Picture is hard to read. Try here: 

http://www.pensacolafishingforum.com/attachments/f33/96889d1374377797-mingos-edge1-jpg


----------



## Mike W

jlw1972 said:


> Picture is hard to read. Try here:
> 
> http://www.pensacolafishingforum.com/attachments/f33/96889d1374377797-mingos-edge1-jpg


So Joey, which of those numbers should I hit first? Haha :thumbup:


----------



## KingMe!!!

*Choose your days and be smart about it*

I run a 19ft bay boat with a single 115 and have been beyond thirty miles on many occasions. Just have to be confident in yourself and your equipment.
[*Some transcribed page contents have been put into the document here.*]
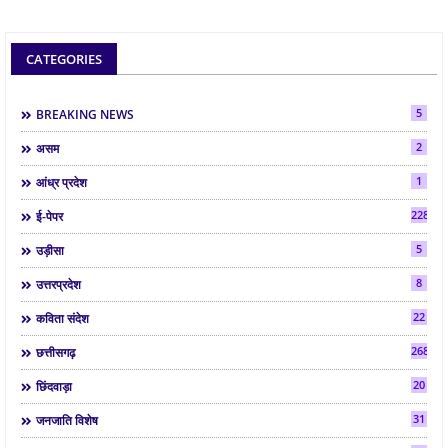
CATEGORIES
5
BREAKING NEWS
2
असम
1
आंध्र प्रदेश
2286
ई-पेपर
5
उड़ीसा
8
उत्तरप्रदेश
22
कविता संदेश
268
छत्तीसगढ़
20
छिंदवाड़ा
31
जनजाति विशेष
Be careful out there. Here's one from a few years ago.


----------



## JoeyWelch

Mike W said:


> So Joey, which of those numbers should I hit first? Haha :thumbup:


They are all right there together. Some are the actual edge(dropoff) itself. And the others are the hard bottom on the north side of it.

I would ride across all of them and just watch the bottom machine.


----------



## lastcast

Good on ya Joey. Nice grouper last time.:thumbup:


----------



## JoeyWelch

Thanks Skip.


----------



## Death From Above

KingMe!!! said:


> I run a 19ft bay boat with a single 115 and have been beyond thirty miles on many occasions. Just have to be confident in yourself and your equipment. Be careful out there. Here's one from a few years ago.


It's just a matter of time you'll get caught in a bad situation in that 19' boat. Hope you make it. I knew several that didn't.


----------



## mfbt

Thank you guys for all the replies, sorry for the late response I haven't been on in a while


----------



## Chapman5011

JDM said:


> where is that out of/ Pensacola? Do you have the numbers? I go out of Perdido. Approximately how far from there?
> 
> thanks


I go out of orange beach. It is 38 miles from the pass to the nipple.


----------



## Chapman5011

Death From Above said:


> It's just a matter of time you'll get caught in a bad situation in that 19' boat. Hope you make it. I knew several that didn't.


Yep. The scariest moment of my life. Went from 1 and 2's to 5 and 6's in just a few minutes and then it was to late. Had to ride it out. Sucked so bad. I was scared but kept it to myself. Kept steering the boat. The winds had to be 40 to 50. 
From that I have learned to run. Not necessarily to run to shore, but I now know which way the storms will be coming from. I know which way the wind is blowing. And I look at what is out there. I am in a 23 center console with twins . Not a huge boat. it took that storm pretty good. 
It was horrible but we made it. 
I so wish I had the whole thing on go pro camera. Put some good tunes behind it and that would have made a great video. Hope I never get to make that video.


----------



## Chapman5011

Mike W said:


> So Joey, which of those numbers should I hit first? Haha :thumbup:


It's all the same area. Just start at one end and work the line.


----------